After allowing the president 40 minutes of waffle at a press conference, the man from Le Figaro did eventually ask a cosy question on the matter. But, for the most part, the papers have used the story to highlight the prurient nature of thuggish overseas media.


"The Anglo-Saxon press is astonished at the prudence of French journalists," Le Figaro bellowed. "British newspapers criticise the 'deference' of the French press, while the Americans are thrown by the respect for their private lives afforded political leaders."

Obviously, the affair will trigger no great shifts in political direction. Few in the British media are pretending so much. What really astonishes les rosbifs are the squandered opportunities for satire. Just imagine if David Cameron had been photographed on the pillion, arms round the rider, travelling to an afternoon of spanking in Bayswater. There would be an orgy of aneurysms at Private Eye magazine. It's just so darn funny.

Cultural distinctions
Much has been made of the cultural distinctions in Ireland also. But the domestic newspapers could be forgiven for taking deep breaths before wading in with all cudgels unsheathed.

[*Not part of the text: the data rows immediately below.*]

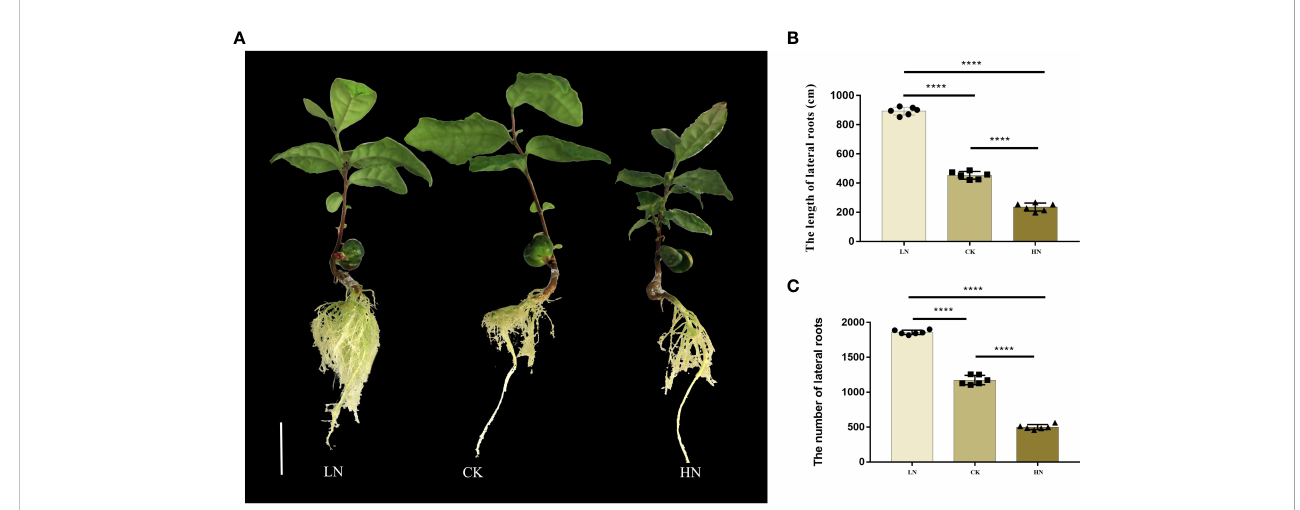
in gene intergenic or intronic regions. After fi ltering the data through CPC2 and Pfam, a total of 16,452 candidate transcripts were obtained.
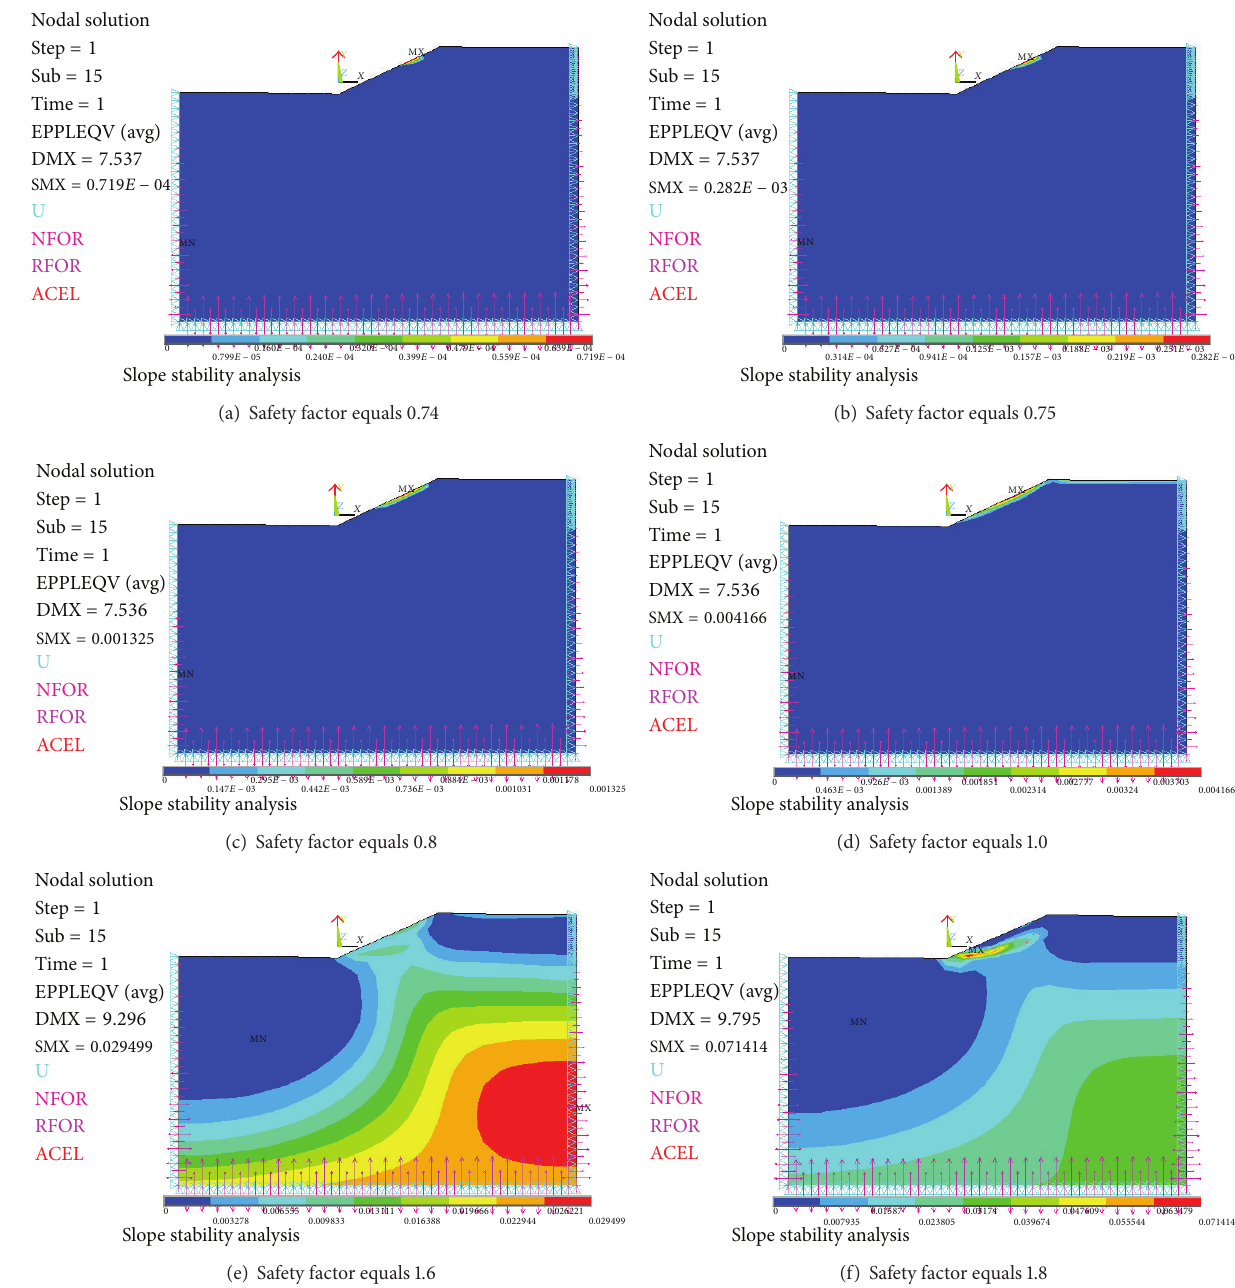
Figure 16: von Mises plastic strain occurs and develops.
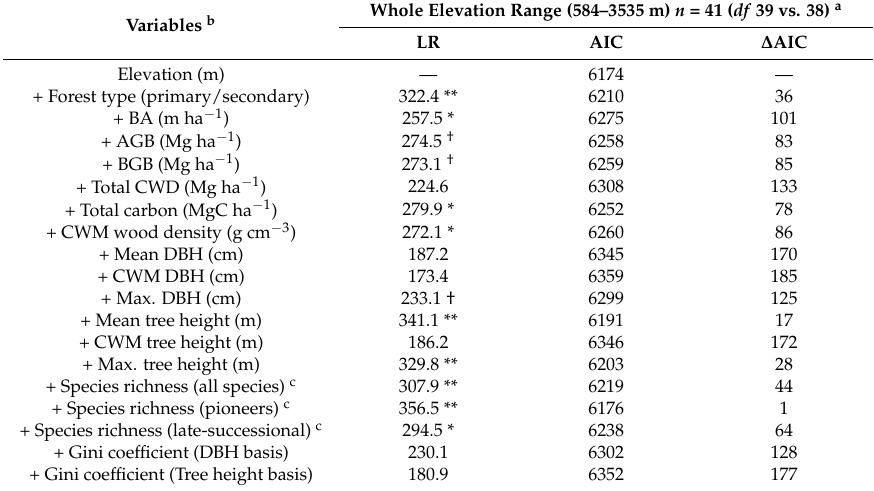
Table 3. Summary of model comparisons between elevation effect alone and elevation effect plus one of forest characteristics effects for a whole elevation range.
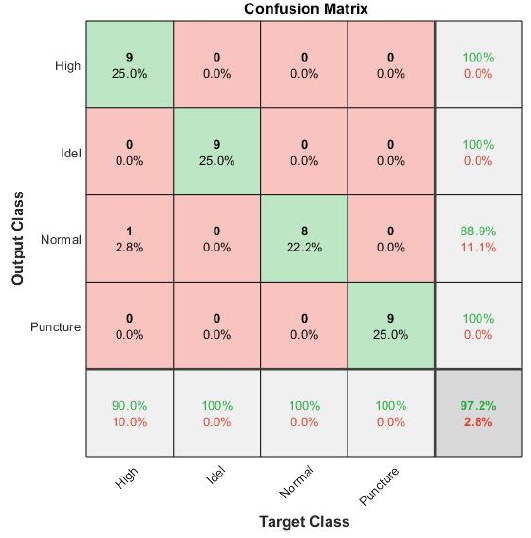
Figure 13. Confusion matrix of TPMS using ResNet-50.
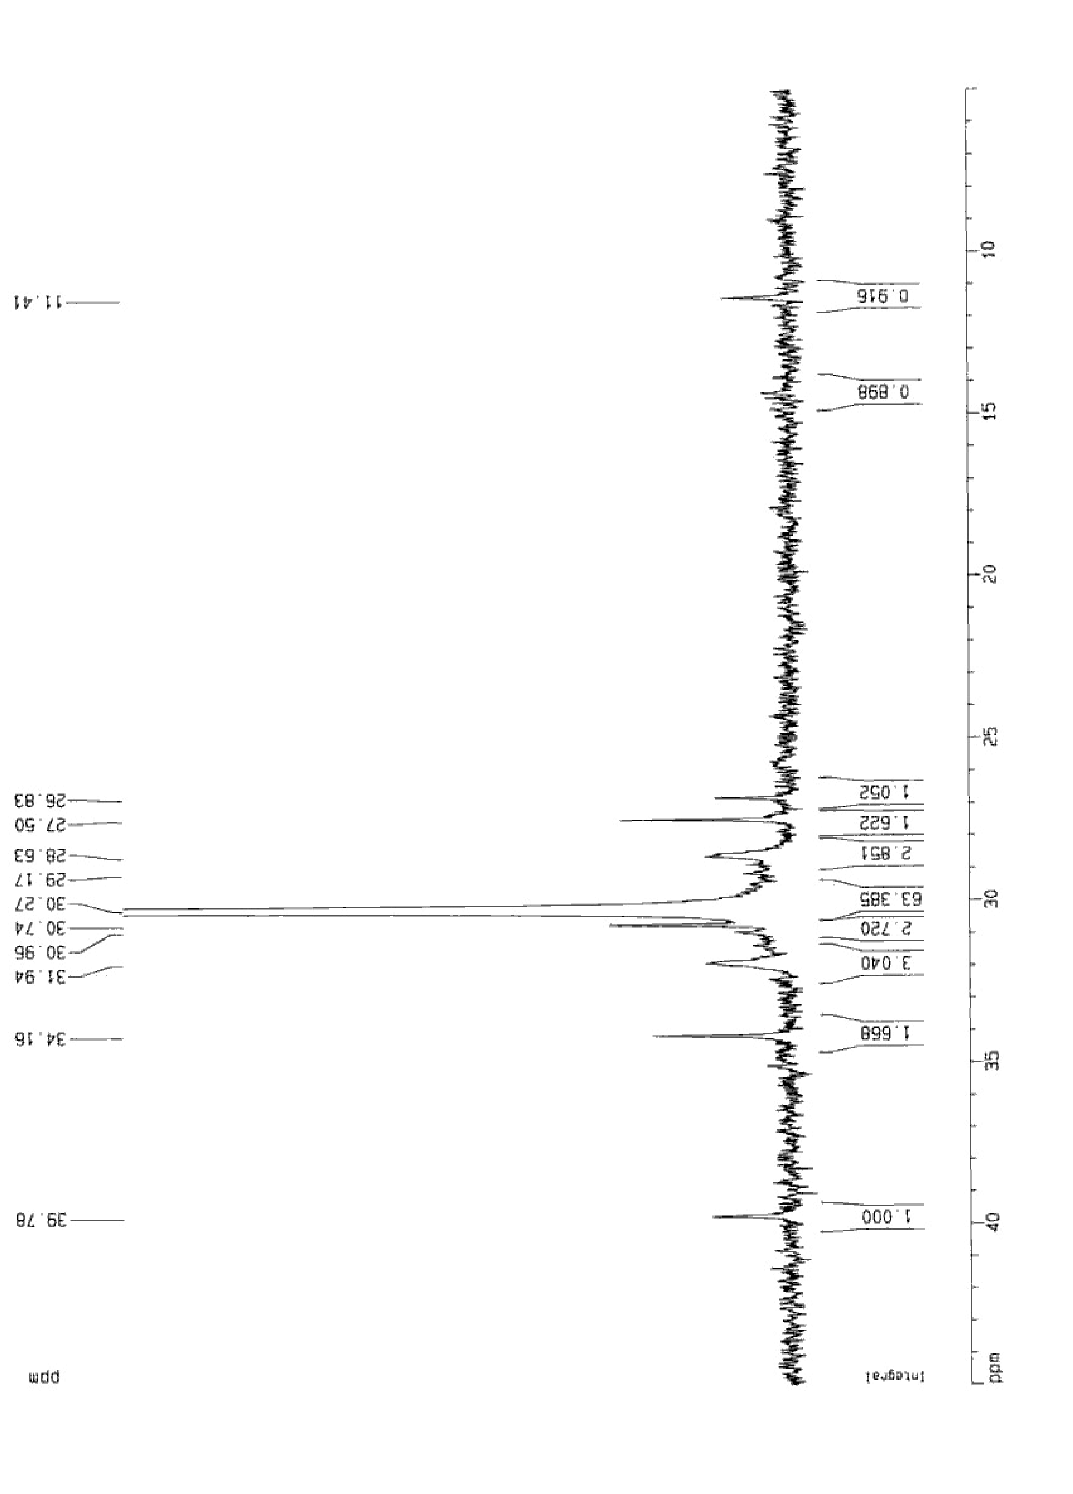
Fig. 4 13 C-NMR result of polyethylene (Entry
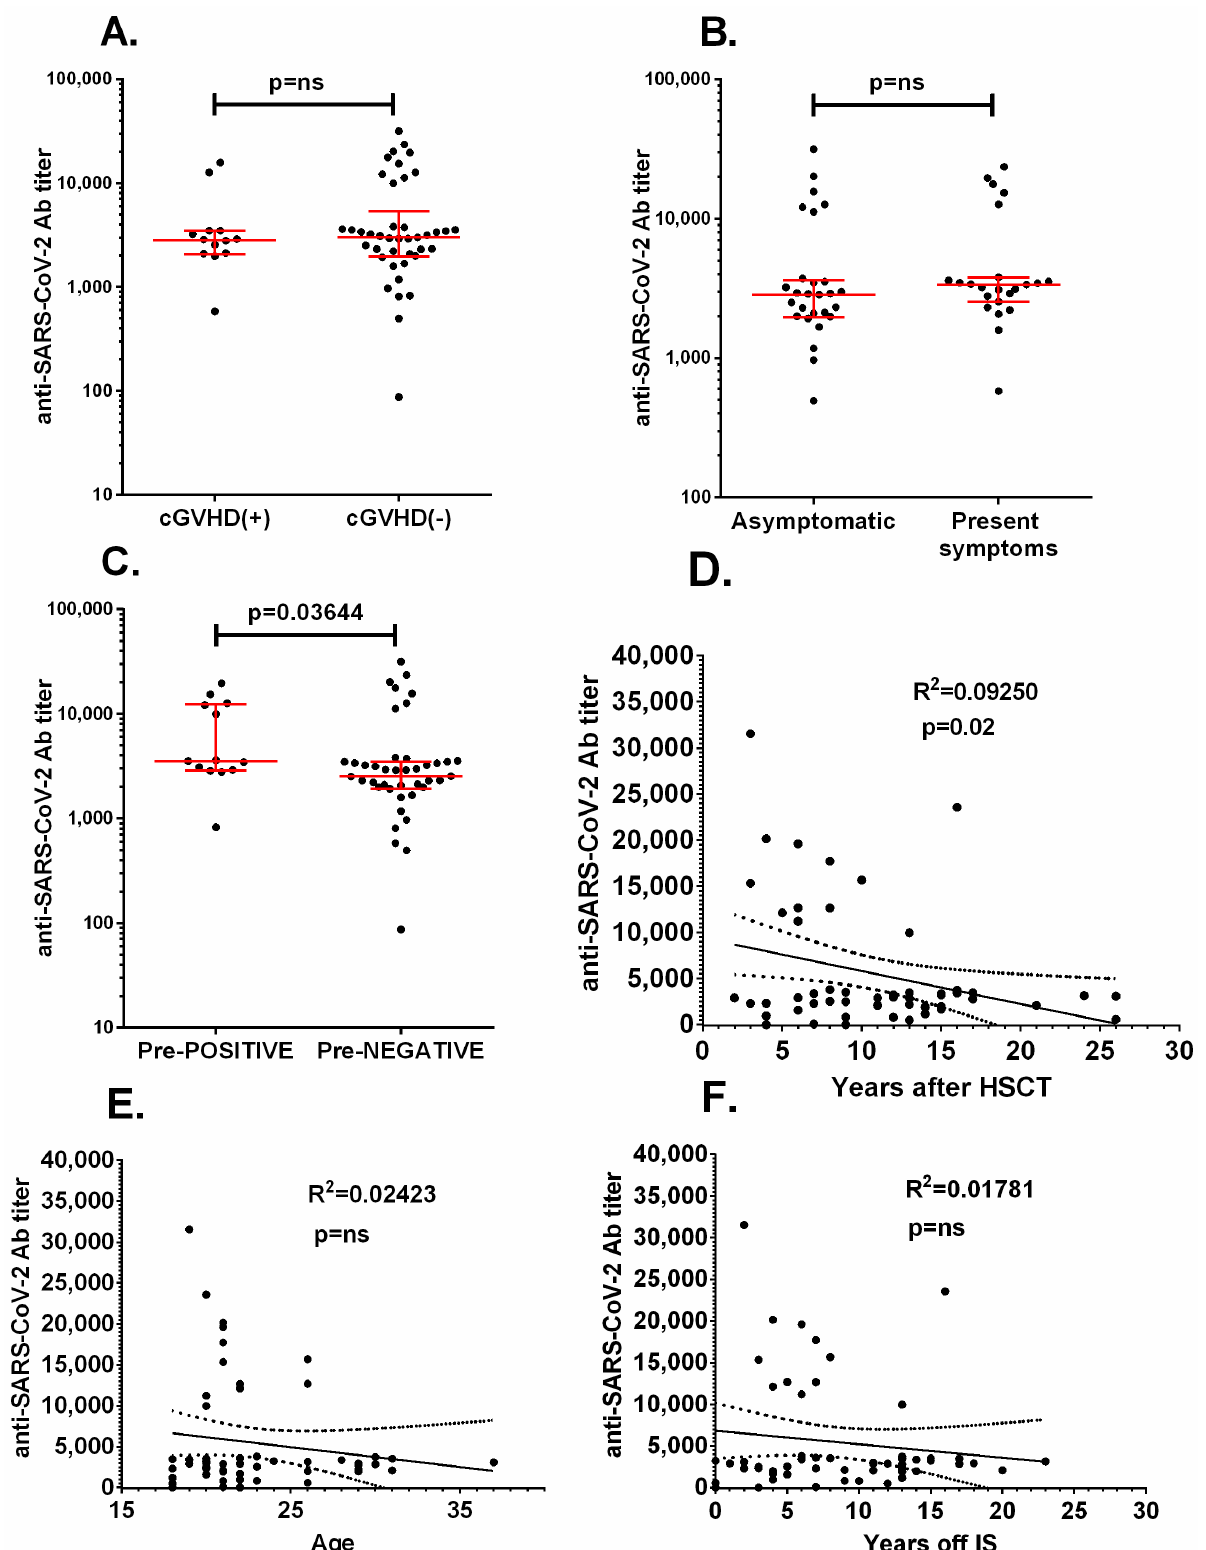
Figure 2. Comparison of anti-SARS-CoV-2 specific antibodies titers in: ( A ) patients with chronic Graft-versus-Host Disease (cGvHD) or without cGvHD; ( B ) patients showing vaccination associated symptoms or asymptomatic; ( C ) patients positive before first dose (Pre-POSITIVE) versus negative (Pre-NEGATIVE). The linear regression analysis of ( D ) anti-SARS-CoV-2 specific antibodies titers and time since HSCT, ( E ) age of the patient, and ( F ) years without immunosuppression. Ns—non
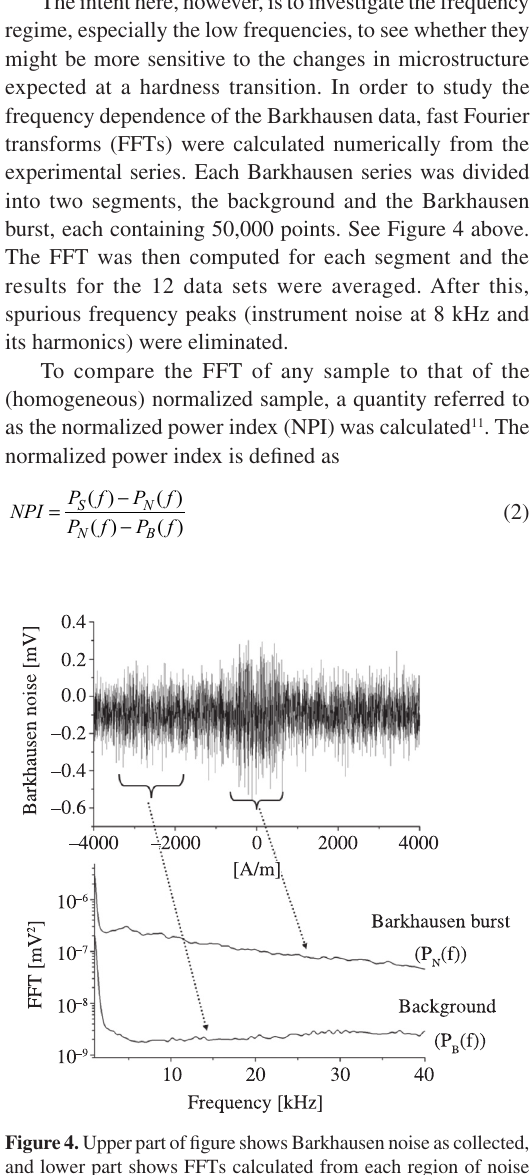
Figure 3. Block diagram of system used to measure Barkhausen noise.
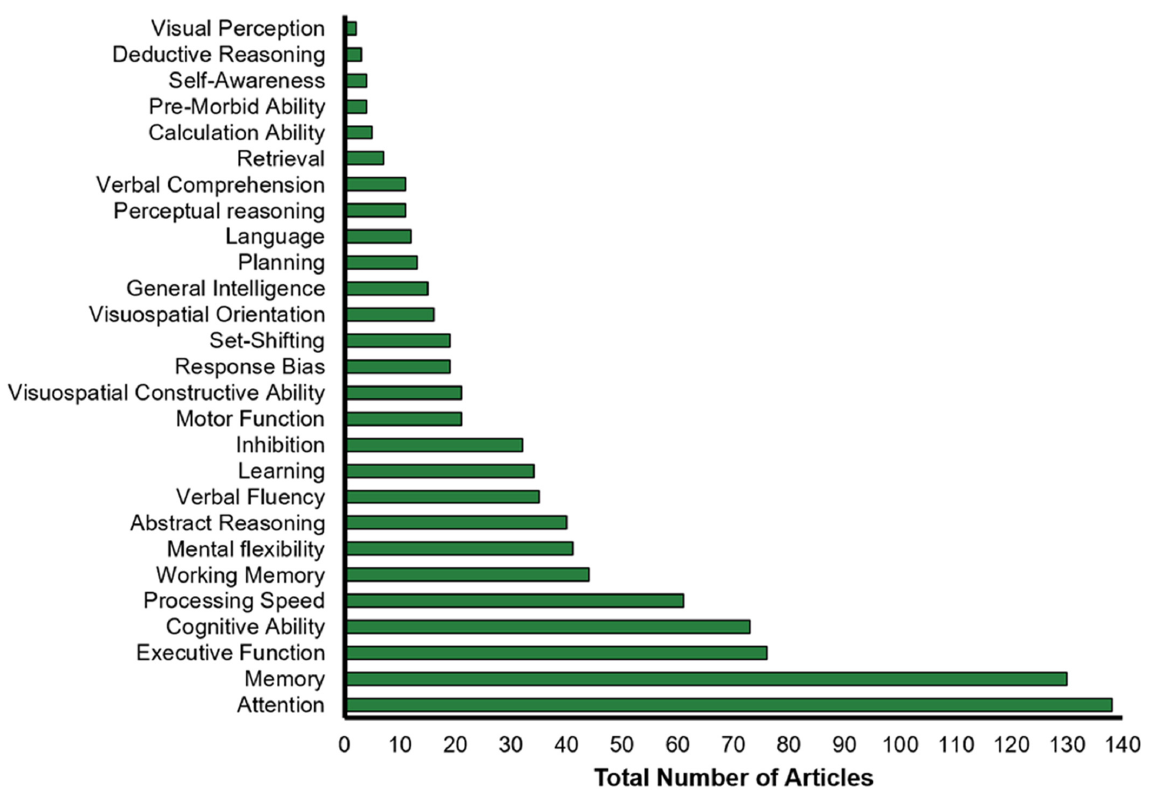
Figure 4. Number of articles that assess each cognitive domain. Only cognitive instruments that were listed in three or more articles are included in this analysis.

To this point, the respectable French media have not only refused to investigate hints of romantic scandals involving politicians; they have also declined to publish details of affairs that are well known to even les chiens dans la rue.

If the slightest hint of John Major's dalliance with Edwina Currie had reached the UK tabloids, those politicians would have been immediately buried in salacious headlines. You probably have to go back to Dorothy Macmillan's affair with bisexual Tory Bob Boothby to get a hint of British media hushing up sexual shenanigans around the prime minster's bedroom (and Lady Dorothy was unelected).

Yet it is not too long ago that a married taoiseach (now no longer with us) carried on an affair with an equally married gossip columnist (also passed on) that was known to any journalist who went about without a bucket on his or her head. The female party even detailed much of their doings pseudonymously in her column, but nothing specific appeared in the papers until beans were spilled on the Late Late Show.

That silence may have had as much to do with fear as with respect. Either way, the arrangement is eerily reminiscent of that which allowed successive French presidents to keep their liaisons out of the press.

Neither side is in the clear here. The French are correct to detect a strain of industrial-strength prurience in the British media’s approach. Any sighting of Mr Cameron on an incriminating motorbike would, most likely, elbow stories on inflation, Scottish independence and continuing wars into the gutter for weeks.

Yet there is something unsettling about this Gallic notion that behaving like a lying jerk is a sign of sophistication. Here is the apparent argument: not only are such infidelities nobody else’s business, they are to be expected of any grown-up, urbane politician (if he’s a man, anyway). The English are such fuddy-duddies with their jealousy, their divorces and their prying, raincoated hacks.

Those photographs of a spectacled man being biked to his shag-pad in mid-afternoon puts the lie to the notion that such affairs reek of class. This was more Confessions of a Window Cleaner than Les Liaisons Dangereuses.

Not so funny
The emotional damage is, however, more significant than the aesthetic infelicities.
I suggested above that the story was enormously funny. It is, presumably, not so for Valérie Trierweiler. It emerged this week that, following the revelations, the journalist had been taken to hospital after slipping into depression. How unsophisticated of her not to assume that her domestic partner – despite having to run Europe's fourth largest country – spends hours of the day abed with another woman. How childish of her to be upset.

At any rate, it looks as if the French public are no longer quite so blasé about such things. The print run of last week's Closer sold out within hours. Good luck getting the toothpaste back in the tube.